Oblivious of pain or anything else but flight — instant flight! — they crawled upon their bellies backwards and sideways and vanished into the concealing covert of the thickets. Thorns tore at them and took toll, bushes resisted parting, but they pressed onward and away.
The Devil-dragon must have found the crossbow bolt — they afterward agreed on this — must, in that moment of sight, have understood everything: that there was nothing there of itself to draw a shot and even if there had been they would not have ventured to shoot at it so close to the alien encampment, and that therefore the bolt had been loosed for no other reason than to part the heavy branch and use the noise of its fall to draw away pursuit. Upon understanding came rage — at least rage; perhaps more — a signal, an alarm, an appeal—
— From behind came the hiss again, this time not cut short, and, after the air had ceased to quiver from the hiss, came a great burst of guttural sound, the coughing of a giant; and then noise for which no words existed for them. Roaring? Bellowing? Thundering? They had no need for names or words. They responded by the shrinking of their cullions and the swelling of their hearts and the cold sweat upon their skins. And by pressing on, writhing, sliding, ever away. Long after the noise behind them ceased they still had not dared rise up to run like men: and perhaps they owed to this that they were still live men.
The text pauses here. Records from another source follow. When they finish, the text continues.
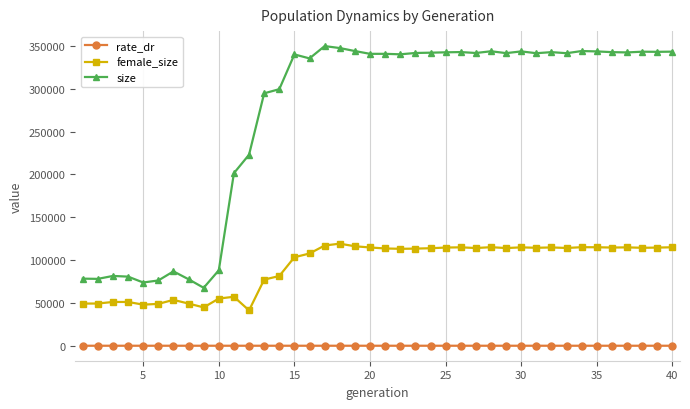

What is the difference between the second highest and second lowest values in the female_size series?

72223.0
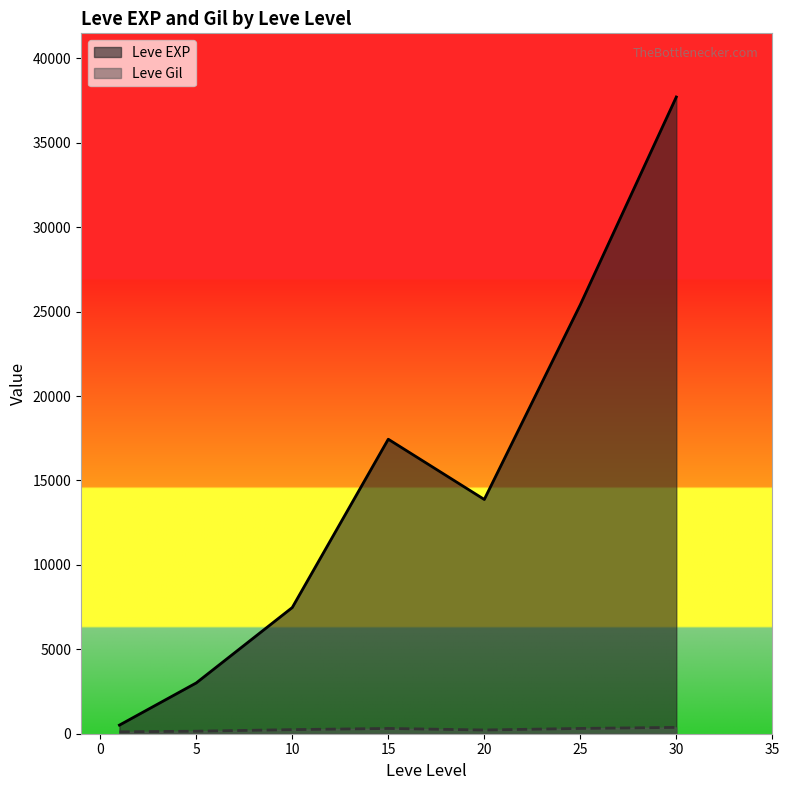

At which category is the sum across all series the highest?

30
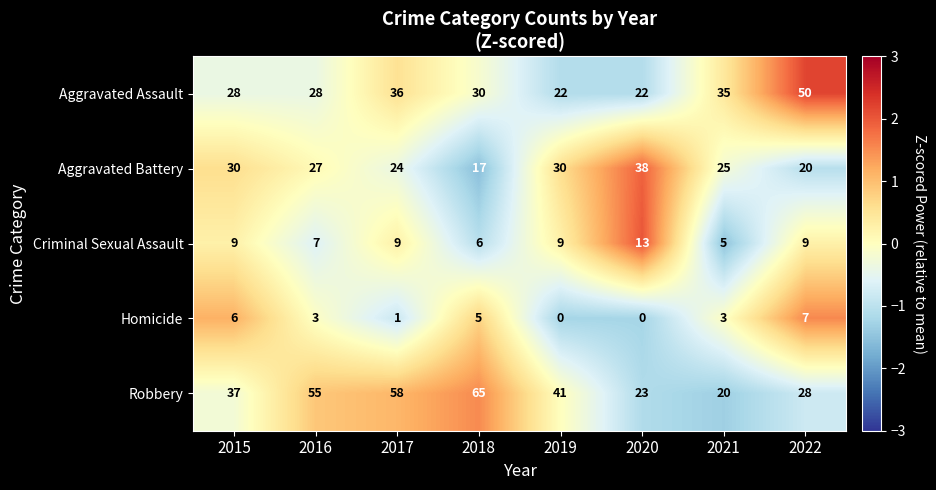

True or false: Robbery has a value of 28 at 2022.

True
And they did not rise to their feet until Duro saw before him the tumbled, fissured mass of rock like half-melted honeycomb, which he knew ran on and on and on, if not forever, at least for long enough for him to breath deep and know he would draw at least a several few breaths safely thereafter:
The caves!
IV
The raft as such had ceased to exist by the time Liam was well enough to come on deck, half-expecting to see it bobbing behind. A pile of its timbers were stacked nearly about; a few more were in the process of being split into planks; a few piles of such planks were pointed out to him, as well as a bin of fragments from which an old woman was feeding a fire-box well bedded in sand.
“You seem to have made good use of it,” Liam said. “ ‘Waste not, want not,’ ” graybeard Gaspar intoned. “A saying of our wise ancients, as true today as the first day it was uttered. I am sure it relieves you to know that you, have already payed your own way.”